Résolution de l'AMM sur la Main d'Oeuvre Médicale


Adoptée par la 60e Assemblée Générale de l'AMM, New Delhi, Inde, Octobre 2009

PREAMBULE

La santé de nos pays dépend de notre capacité à maintenir la population en bonne santé. Les soins de santé constituent un droit fondamental des individus.  Ces soins sont fonction de l’accès au personnel médical hautement qualifié et aux autres professionnels de santé.  Les systèmes de santé fonctionnant bien sont dépendants de ces ressources humaines. Une planification complète et à grande échelle au niveau national s’impose pour qu’un pays dispose d’une main d’œuvre médicale dans tous les domaines de la médecine à même de répondre aux besoins de santé actuels et futurs de toute la population du pays.

Actuellement, la  pénurie en ressources humaines dans le domaine de la santé est  importante. Elle existe dans tous les pays mais de manière plus prononcée dans les pays en voie de développement où les ressources humaines dans le domaine de la santé sont moindres.

Le problème est aggravé par le fait que de nombreux pays n’ont pas investi correctement dans l’éducation, la formation,  le recrutement et la préservation de leur main d’œuvre médicale. La population vieillissante dans les pays développés se reflète également au niveau de la main d’œuvre médicale. La plupart des pays développés résolvent leur pénurie de main d’œuvre médicale en attirant des professionnels de santé issus des pays en voie de développement pour renforcer leurs propres systèmes de santé.

L’émigration des professionnels de santé des  pays en voie de développement vers les pays développés a également paralysé ces dix dernières années les systèmes de santé des pays en voie de développement. La réalité économique avec  l’insuffisance de ses investissements, et l’inadéquation de ses établissements et  le manque de soutien des professionnels de santé ont contribué à cette émigration.

L’Organisation Mondiale de la Santé, consciente que la grave pénurie de main d’œuvre médicale nuit à la délivrance des soins de santé basiques et vitaux, a créé des structures telle que l’Alliance Mondiale de la main d’œuvre dans le secteur de la santé sous la forme d’un partenariat visant à identifier et à mettre en place des solutions aux problèmes de main d’œuvre dans le secteur de la santé. L’OMS encourage la création et l’intégration d’assistants médicaux/cliniques au sein de  la  main d’œuvre médicale pour  partiellement résoudre la pénurie.

RECOMMANDATIONS:

Consciente  que les systèmes de santé ont besoin d’un effectif approprié de professionnels de santé qualifiés et compétents, l’Association Médicale Mondiale fait appel à toutes les Associations Médicales Nationales pour participer et contribuer à répondre à ces nécessités et pour:

1. Demander à leurs gouvernements respectifs d’allouer des ressources financières  suffisantes pour l’enseignement, la formation, l’évolution, le recrutement et la préservation des médecins afin de répondre aux besoins médicaux de toute la population de leurs pays.

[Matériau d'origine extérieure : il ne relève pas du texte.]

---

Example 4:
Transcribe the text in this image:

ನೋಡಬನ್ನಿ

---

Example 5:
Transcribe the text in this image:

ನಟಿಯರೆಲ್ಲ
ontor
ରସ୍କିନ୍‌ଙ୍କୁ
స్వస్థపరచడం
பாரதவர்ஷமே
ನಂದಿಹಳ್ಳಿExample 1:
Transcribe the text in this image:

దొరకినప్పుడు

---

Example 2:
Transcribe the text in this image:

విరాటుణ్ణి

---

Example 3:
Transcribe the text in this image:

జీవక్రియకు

2. Demander à leurs gouvernements respectifs de veiller à ce que l’enseignement, la formation et l’évolution de professionnels de santé  soient en adéquation avec les standards et les normes les plus élevés possible, y compris :

  • la  formation et l’évolution des assistants médicaux/cliniques là où cela est possible et opportun, et
  •  la  fixation précise du champ d’exercice et les conditions requises pour un soutien et une supervision corrects.

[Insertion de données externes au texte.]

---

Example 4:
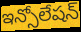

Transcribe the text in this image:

ఇన్సోలేషన్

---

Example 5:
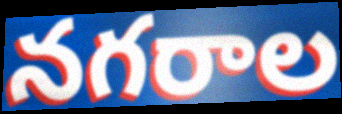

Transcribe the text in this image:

నగరాల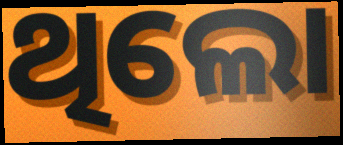
ଥିଲୋ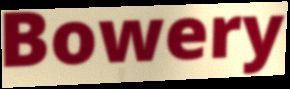
Bowery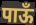
पाऊँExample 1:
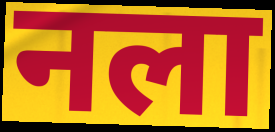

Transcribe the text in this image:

नला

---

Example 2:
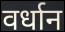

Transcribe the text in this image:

वर्धान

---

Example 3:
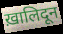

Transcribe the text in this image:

ख़ालिदून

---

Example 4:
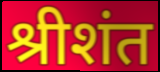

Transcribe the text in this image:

श्रीशंत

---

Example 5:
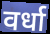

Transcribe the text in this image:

वर्धा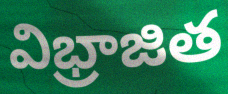
విభ్రాజిత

3. Demander à leurs gouvernements respectifs de veiller à ce que des ratios équilibrés existent  entre la population et la main d’œuvre médicale à tous les niveaux, ainsi que des mécanismes  pour résoudre le problème de l’accès limité aux soins dans les zones rurales et reculées, en se basant sur les normes et standards internationaux reconnus lorsque ces derniers existent;

4. Prendre des mesures pour attirer et soutenir  les jeunes  dans leurs pays à choisir la profession médicale  et également demander à leurs gouvernements respectifs de prendre de telles mesures;

5. Plaider activement en faveur de  programmes qui assureront la préservation des médecins  dans leurs pays respectifs et veiller à ce que les gouvernements reconnaissent cette nécessité;

6. Demander à   leurs gouvernements   d’améliorer l’environnement professionnel du personnel soignant (y compris l’accès aux établissements, aux équipements, aux protocoles thérapeutiques et au soutien professionnel), la rémunération des médecins, le cadre de vie des médecins et le plan de carrière de la main d’œuvre médicale à tous les niveaux;

7. Plaider en faveur de protocoles d’entente transparents entre les pays pour lesquels la migration des professionnels de santé qualifiés est préoccupante,  enrôler là où cela est possible les AMN des pays d’origine et des pays hôtes pour aider ces médecins.